The day before he was scheduled to leave Karachi, the journalist was kidnapped and barbarically murdered by jihadists who videotaped his beheading.
Based on the memoir of the same name by Mariane Pearl, herself a radio journalist, A Mighty Heart is a portrait of Mariane (Angelina Jolie) seesawing between hope and hopelessness in the weeks between her husband's abduction and his death.
Jolie delivers a focused and unfussy performance, doing an honorable job imitating Mariane's inimitable Cuban-French accent. Disappearing under the curly coif resembling that of Cher circa Moonstruck, Jolie suppresses her essential Angelina-ness, completing her transition from the screen's sultry siren to its Earth Mother.
Michael Winterbottom's unsentimental film is less a profile in courage than a just-the-facts, ma'am procedural. It focuses on how Mariane, five months pregnant in a foreign country, advanced the operation to find her husband. Danny is played by Dan Futterman, Capote's screenwriter, nicely cast as the reporter and running the emotional gamut from earnest to goofy.

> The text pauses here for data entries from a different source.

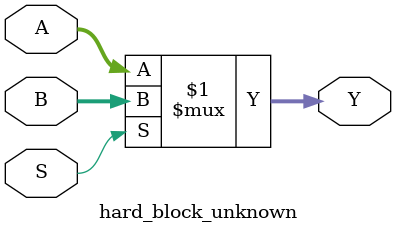
<source format=v>
module hard_block_unknown(A, B, S, Y);

  parameter WIDTH = 4;

  input [WIDTH-1:0] A, B;
  input S;
  output [WIDTH-1:0] Y;

  assign Y = S ? B : A;

endmodule

</source>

To experience the grief of a death, one must know something of the life, no? That's the assumption of a movie like Silkwood. It is not assumed in A Mighty Heart, which tells us precious little about Mariane and Danny - and even less about the politics behind Danny's kidnapping.
"What do Americans really know about Afghanistan and Pakistan . . . other than bombing them?" asks a friend of Mariane's as they untangle the knotted political and bureaucratic threads that might lead them to Danny.
Good question, and one that opens the door for the filmmakers to provide context absent from the film. Because Danny is Jewish, he is suspected of being an agent of Mossad, the Israeli secret police. Because he is American, he is suspected of being a CIA op. That some Pakistanis hate Jews and Americans is a given, rather than a theme to be developed.